Sheriffs ought to know that they
have a sworn responsibility to serve writs of execution with utmost dispatch.[7] When writs are placed in their hands, it is their
ministerial duty to proceed with reasonable celerity and promptness to execute
them in accordance with their mandate.[8] Unless restrained by a court order, they should see
to it that the executions of judgments are not unduly delayed.[9] Accordingly, they must comply with their mandated
ministerial duty as speedily as possible.[10]
Respondent’s procrastination,
which resulted in the long-delayed execution of the court’s judgments, is truly
deplorable.[11] Rendered inutile is a decision left unexecuted or
delayed indefinitely because of the sheriff’s inefficiency, negligence,
misconduct or ignorance. Moreover, the
parties who are prejudiced tend to condemn the entire judicial system.[12]
All employees in the judiciary
should be examples of responsibility, competence and efficiency. As officers of the court and agents of the
law, they must discharge their duties with due care and utmost diligence. Any conduct they exhibit tending to diminish
the faith of the people in the judiciary will not be condoned.[13]

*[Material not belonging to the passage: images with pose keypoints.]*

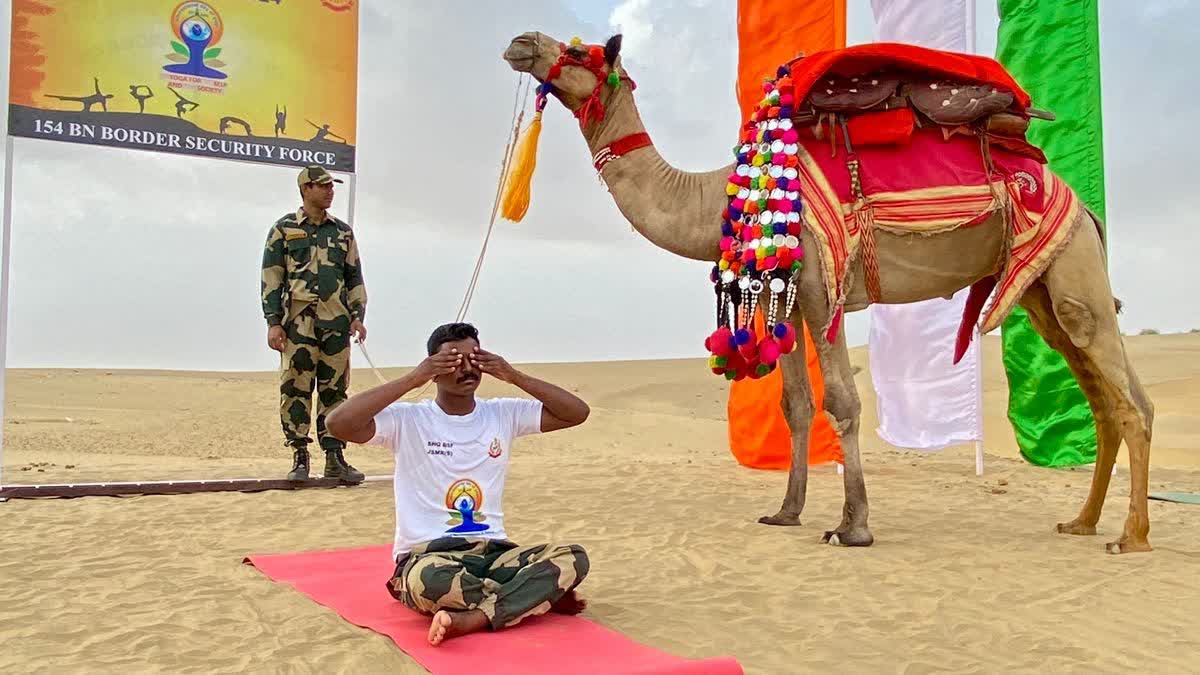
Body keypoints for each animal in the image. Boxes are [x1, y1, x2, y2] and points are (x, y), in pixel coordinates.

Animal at [499, 31, 1152, 552]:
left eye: (578, 51)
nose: (521, 42)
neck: (718, 198)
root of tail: (1083, 208)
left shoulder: (819, 287)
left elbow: (841, 401)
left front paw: (853, 525)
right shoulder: (783, 295)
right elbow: (795, 405)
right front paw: (786, 512)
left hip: (1073, 269)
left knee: (1126, 398)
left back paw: (1131, 537)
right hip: (1044, 287)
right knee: (1109, 399)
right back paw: (1083, 522)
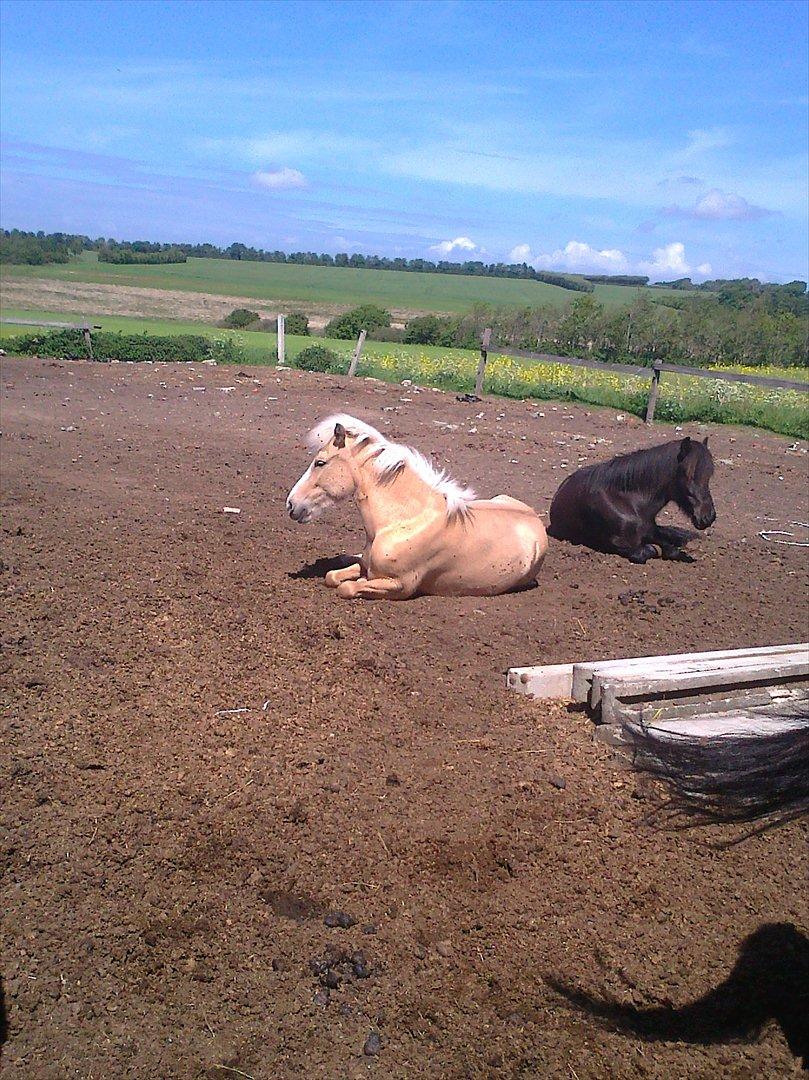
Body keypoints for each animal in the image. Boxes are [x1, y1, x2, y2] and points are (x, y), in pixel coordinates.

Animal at [287, 412, 546, 600]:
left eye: (320, 463)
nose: (291, 504)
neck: (404, 522)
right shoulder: (365, 565)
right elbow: (332, 576)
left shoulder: (400, 585)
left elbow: (348, 587)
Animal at [548, 434, 712, 565]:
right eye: (687, 474)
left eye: (709, 474)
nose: (708, 517)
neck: (630, 503)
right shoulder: (617, 544)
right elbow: (650, 550)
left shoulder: (650, 530)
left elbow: (669, 547)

Sheriffs, in particular, play an
important part in the administration of justice. In serving court writs and processes and in implementing court
orders, they cannot afford to procrastinate without affecting the efficiency of
court processes and the administration of justice.[14] Given their important functions as frontline
representatives of the justice system, they should be imbued with a sense of
professionalism in the performance of their duties. When they lose the people’s trust, they diminish the people’s
faith in the justice system itself.[15]
While the recommended penalty of
one-month suspension is reasonable, the suspension of respondent is not
advisable at this point, considering that his work would be left unattended by
reason of his absence. Furthermore, he
may use his suspension as another excuse to justify his inaction and
inefficiency in other matters pending before his office. Instead, we deem it appropriate to impose a
fine equivalent to his one-month salary, so that he can finally implement the
subject Writs and perform the other duties of his office.[16]

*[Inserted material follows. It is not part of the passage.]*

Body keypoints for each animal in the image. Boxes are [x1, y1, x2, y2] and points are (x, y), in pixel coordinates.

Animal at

WHEREFORE, respondent is found guilty of inefficiency and gross
neglect of duty, and a FINE equivalent to his one-month salary is hereby
imposed upon him. Likewise, upon
receipt of this Decision, respondent sheriff is hereby DIRECTED to
immediately implement the subject Writs.
He is warned that the commission of the same offense or a similar act in
the future will be dealt with more severely.
SO ORDERED.
Melo, (Chairman), Vitug, Gonzaga-Reyes, and Sandoval-Gutierrez, JJ., concur.
[1] Rollo, pp.
2-3.
[2] Ibid.
[3] Letter-Comment of
Respondent Sheriff Lavadia dated February 21, 2000; rollo, pp. 9-10.
[4] Rollo, p. 8.
[5] Rollo, pp.16-17.
[6] Ibid.
[7] Portes v. Tepace,
267 SCRA 185, January 30, 1997.
[8] Mamanteo v. Magumun,
311 SCRA 259, July 28, 1999.
[9] Marisga-Magbanua v.
Villamar V, 305 SCRA 132, March 25, 1999.
[10] Vda. de Tisado v.
Tablizo, 253 SCRA 646, February 20, 1996.
[11] Baes v. Bautista,
260 SCRA 527, August 13, 1996.
[12] Portes v.
Tepaca, supra.
[13] Philippine Bank of
Communications v. Torio, 284 SCRA 67, January 14, 1998.
[14] Bornasal Jr. v.
Montes, 280 SCRA 181, October 6, 1997.
[15] Dilan v. Dulfo, 304
SCRA 460, March 11, 1999.
[16] Villareal v.
Rarama, 247 SCRA 493, August 23, 1995.